We can log on the container using lxc-console which attaches to one of the container’s ttys. user/password is ubuntu/ubuntu. We can now verify that the loopback device has been created correctly:

1
vagrant@precise64:~$ sudo lxc-console -n empty01 -t 2

Inside the container just run simply ip address list:

1
2
3
4
5
6
7
ubuntu@empty01:~$ sudo ip address list
6: lo: <LOOPBACK,UP,LOWER_UP> mtu 16436 qdisc noqueue state UNKNOWN
    link/loopback 00:00:00:00:00:00 brd 00:00:00:00:00:00
    inet 127.0.0.1/8 scope host lo
    inet6 ::1/128 scope host
       valid_lft forever preferred_lft forever
ubuntu@empty01:~$ 

We didn’t actually have to even log on to the container to verify this. We could just simply switch into the container’s network namespace directly on the host, but let’s leave that for later. Alternatively, we could run lxc-attach -- /sbin/ip address list but due to some namespace implementation issues on the Kernel I’m running this guide on, lxc-attach does not seem to work properly, hence I’m using lxc-console.
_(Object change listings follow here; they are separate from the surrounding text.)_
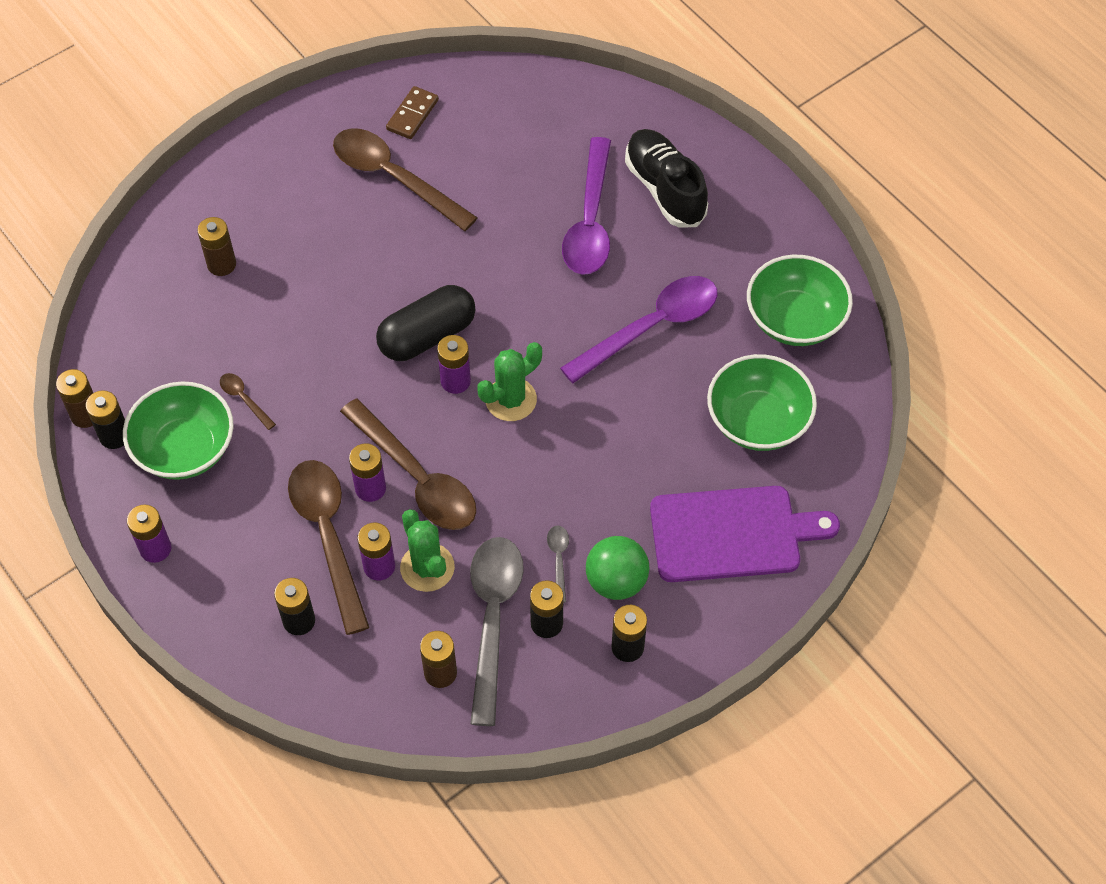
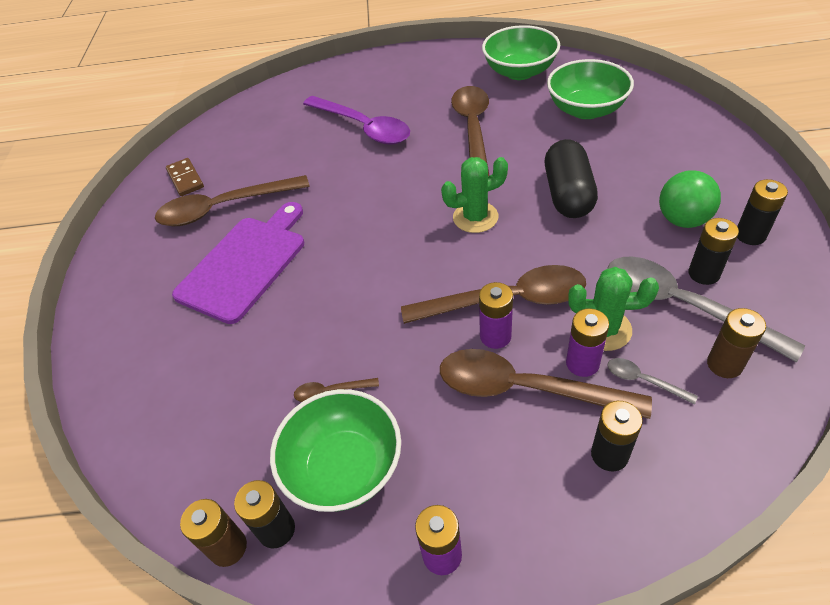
camera: 50 degrees left, 10 degrees down
brown battery [197,217,236,276] -> none
black capsule [376,285,476,361] -> black capsule moved to [545,139,598,218]
purple battery [437,335,471,394] -> none
green cactus [477,342,542,421] -> green cactus turned 75 degrees clockwise [441,157,508,233]
grey spoon [547,525,569,603] -> grey spoon moved to [607,358,698,405]
purple spoon [560,276,718,383] -> brown spoon [451,86,490,176]
black shoe [625,129,708,227] -> none
purple cutting board [650,486,840,582] -> purple cutting board moved to [172,202,304,324]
Stéphane Graber, one of the LXC project core developers recommends in the comments below to use the Kernel version >= 3.8 and lxc-attach will work just fine.
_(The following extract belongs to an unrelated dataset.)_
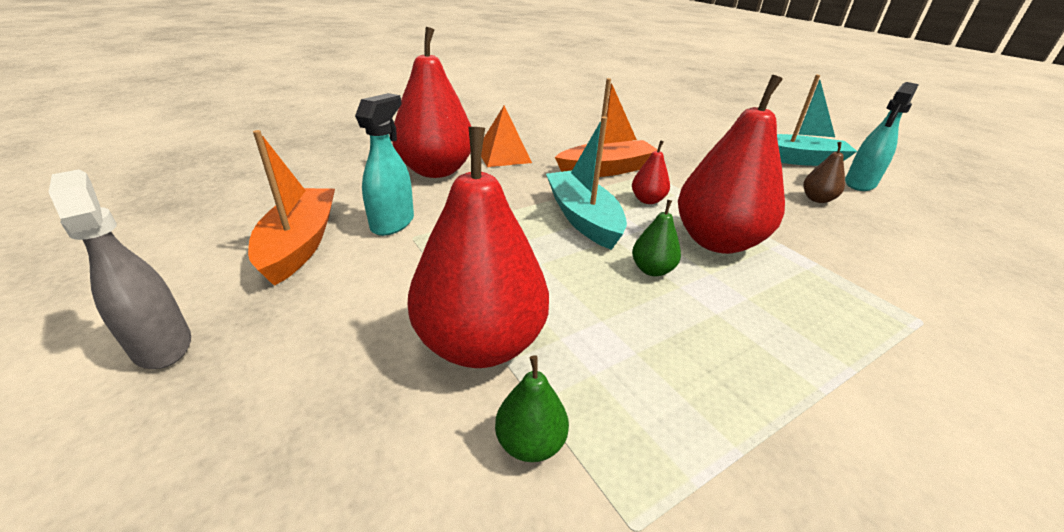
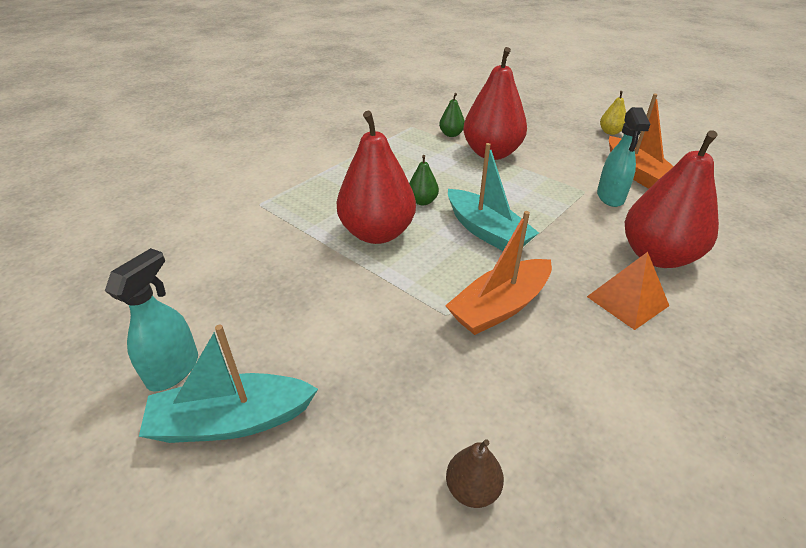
camera: 165 degrees right, 5 degrees up
grey spray bottle [49,169,191,369] -> yellow pear [600,91,626,135]
red pear [632,140,670,204] -> none
brown pear [803,142,845,203] -> brown pear moved to [446,439,504,508]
Before we dive into discussion about how useful the “empty” network type in combination with container is I’m going to talk a bit about what loopback device actually is as a lot of people I come in touch somehow accept its existence but don’t really know even the basic implementation details.

Loopback device is a virtual network device implemented entirely in software (userspace) which the host uses to communicate with itself. Device (interface) is assigned a special non-routable IP address block 127.0.0.0/8 that is the IP addresses 127.0.0.1 through 127.255.255.254 can be used to communicate with the host itself. Linux distributions also “alias” one of these IP addresses in /etc/hosts with entry called localhost.

How does the actual communication work when we know that the assigned IP address block is non-routable? It works simply by creating a special entry in the host’s routing table which is routing all packets destined to 127.0.0.0/8 back to the loopback device lo:

1
2
3
4
5
6
ubuntu@empty01:~$ sudo ip route show table local
broadcast 127.0.0.0 dev lo  proto kernel  scope link  src 127.0.0.1
local 127.0.0.0/8 dev lo  proto kernel  scope host  src 127.0.0.1
local 127.0.0.1 dev lo  proto kernel  scope host  src 127.0.0.1
broadcast 127.255.255.255 dev lo  proto kernel  scope link  src 127.0.0.1
ubuntu@empty01:~$

How is this useful? Mostly for diagnostics, troubleshooting, testing and when you don’t want your service to be exposed on any network. Imagine you want to test different Postgresql configurations which bind to the localhost IP address on the same TCP port. Now, you can argue that you can copy the configuration files and run it on the different TCP port on the same host, but why all that “hassle”, when you can just simply run the Postgresql daemon in the container and avoid the “interference” with other Postgresql instances bound to the same IP address and port. Obviously, this is just one of many use cases. I’m sure you will be able to come up with many other. I’d like to hear about these in the comments below.

Veth

In order to explore the veth network type we will create a new container, but with different network settings. Let’s not waste any more time and fire up another lxc-create command:

1
2
3
4
vagrant@precise64:~$ sudo lxc-create -t ubuntu -n veth01 -- -r precise
Checking cache download in /var/cache/lxc/precise/rootfs-amd64 ...
Copy /var/cache/lxc/precise/rootfs-amd64 to /var/lib/lxc/veth01/rootfs ...
Copying rootfs to /var/lib/lxc/veth01/rootfs ...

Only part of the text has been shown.